After 2 months’ intensive confession sessions I was threatened with so much fear and forced to confess, they put words in my mouth to say forced things that were lies. Can you imagine what I had to go through to be forced to say “I couldn’t get into his paints so I got into his head”, imagine being forced to say this.
This male devotee became fully under their control, and brainwashed, he said “I will go to jail/hell” just to bring me down, because he will go to the police and court “give evidence” for whatever the wife accused me of. Everything in the end became my “manipulations” only and he was the “ultimate victim”. It was very clear to me they wanted to break the male devotee’s trust in me and to tear both of us apart because we always worked together as a team, We were “banned” to contact each other forever by the “LEADER”.
I felt very sad to see someone I worked closely with for 5 years suddenly having enormous hatred against me, in his Facebook post on 22 June 2018, this male devotee defamed me with so many twisted stories. Why he didn’t mention that he borrowed money from me before? In Oct/Nov 2017 I transferred $4,355 to pay off Kosmic Fusion Australia’s bank account under his name. I’m not surprised why he did this to me, I don’t blame him just hoping one day he will wake up and see the truth.
One of the Indian devotees working as a flight attendant in Dubai had slapped me in the face the most. She suddenly returned equivalent US$ 450 to my PayPal account in June 2018 and emailed me she didn’t want to receive any money from my “fake” contribution. When I asked about the NZ $5,800 she received from me in Nov 2017, she gave a long twisted story and was reluctant to return the money back, I emailed back and told her there is no need to give excuses to conflict what she said in the first place, she could keep the money that was contributed to the couple for June 2017 rental (NZ$ 3800) and grocery expenses (NZ$ 2000) for the Ashram. In reality who is taking who’s money?

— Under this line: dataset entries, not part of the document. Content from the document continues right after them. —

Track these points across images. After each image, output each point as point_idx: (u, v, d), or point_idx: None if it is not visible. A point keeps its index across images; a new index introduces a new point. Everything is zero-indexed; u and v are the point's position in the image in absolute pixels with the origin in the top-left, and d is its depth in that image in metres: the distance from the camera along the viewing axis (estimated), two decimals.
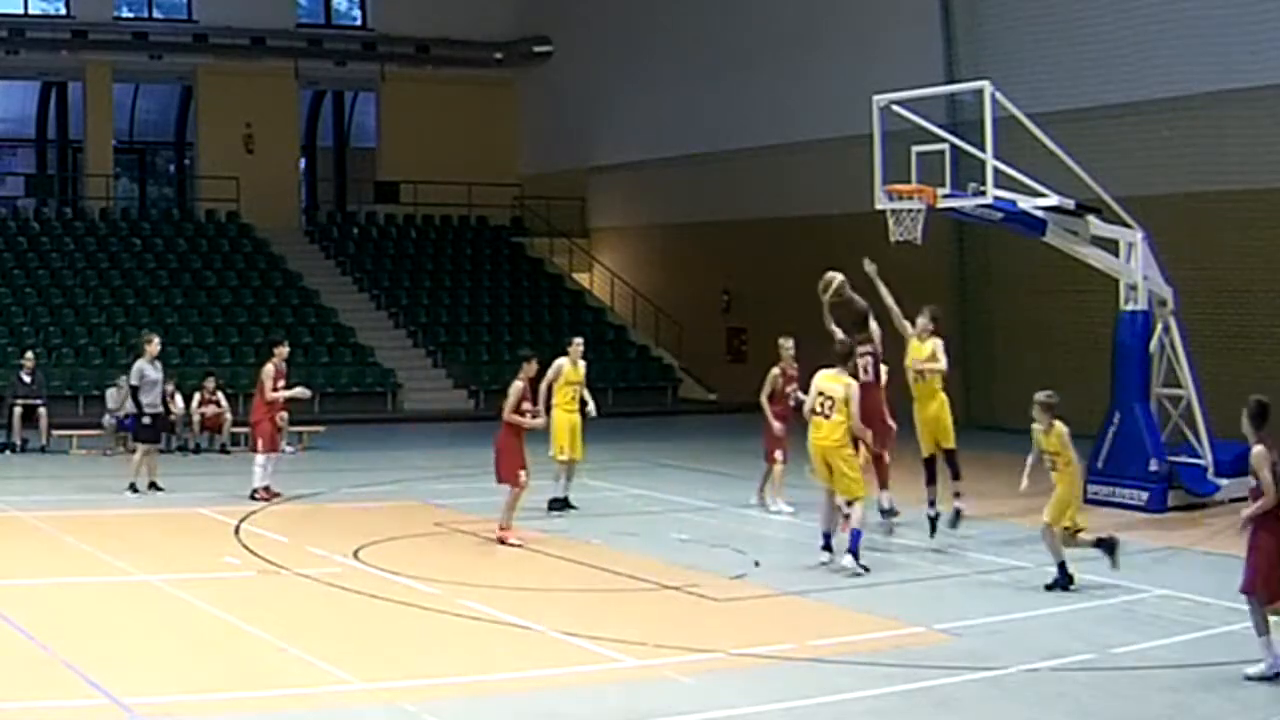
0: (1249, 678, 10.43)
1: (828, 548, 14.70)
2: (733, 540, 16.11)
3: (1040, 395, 13.84)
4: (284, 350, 20.33)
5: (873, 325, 16.17)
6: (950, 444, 16.64)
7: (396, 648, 11.57)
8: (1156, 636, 11.97)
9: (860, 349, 15.65)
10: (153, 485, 19.90)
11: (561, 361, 18.57)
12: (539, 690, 10.36)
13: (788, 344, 18.97)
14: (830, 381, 14.64)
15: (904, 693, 10.29)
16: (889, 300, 16.60)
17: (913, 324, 16.68)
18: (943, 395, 16.66)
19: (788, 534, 17.35)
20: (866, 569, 14.36)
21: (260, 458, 19.57)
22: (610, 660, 11.15)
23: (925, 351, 16.56)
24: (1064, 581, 13.66)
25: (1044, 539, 13.85)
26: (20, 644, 11.34)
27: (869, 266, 16.72)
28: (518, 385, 16.19)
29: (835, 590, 13.91)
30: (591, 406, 18.87)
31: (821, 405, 14.55)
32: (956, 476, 16.58)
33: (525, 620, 12.28)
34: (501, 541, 15.90)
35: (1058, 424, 13.74)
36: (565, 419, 18.41)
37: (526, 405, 16.19)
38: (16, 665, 10.67)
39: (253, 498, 19.20)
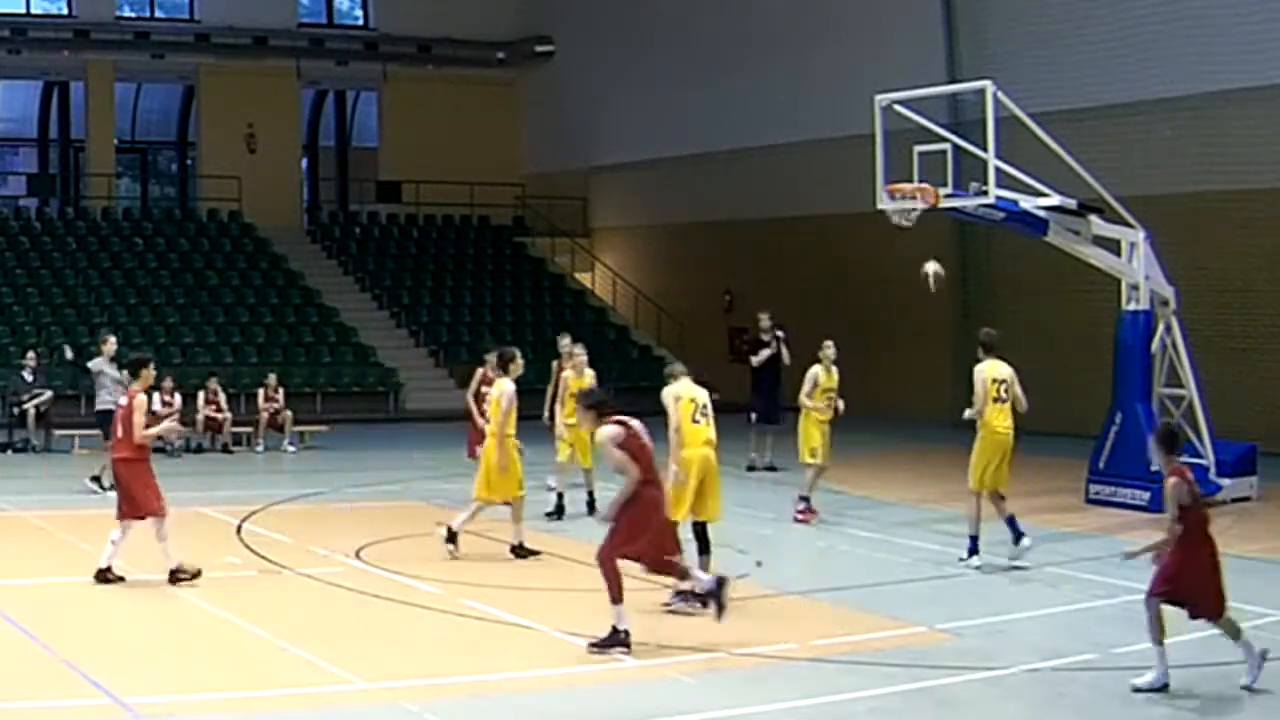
0: (1136, 689, 10.16)
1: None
2: (735, 540, 16.08)
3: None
4: (150, 374, 14.22)
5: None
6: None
7: (398, 647, 11.57)
8: None
9: None
10: (94, 479, 19.37)
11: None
12: (539, 690, 10.36)
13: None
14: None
15: (905, 692, 10.29)
16: None
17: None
18: None
19: (789, 535, 17.36)
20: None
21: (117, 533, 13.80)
22: (611, 660, 11.14)
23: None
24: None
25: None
26: (21, 644, 11.34)
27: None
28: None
29: (837, 590, 13.93)
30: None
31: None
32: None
33: (526, 620, 12.28)
34: None
35: None
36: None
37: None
38: (17, 665, 10.67)
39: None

Same with other devotees, during the confession I was under pressure to reveal how I “manipulated” or ‘bullied” each individual devotee/volunteer and there is enormous hatred projected on me; I am not surprised, they were brainwashed to defame me on their Face book messages. I feel sorry for them because I used to be one of them who were instructed how to treat the targeted ones, I totally understand what it was like.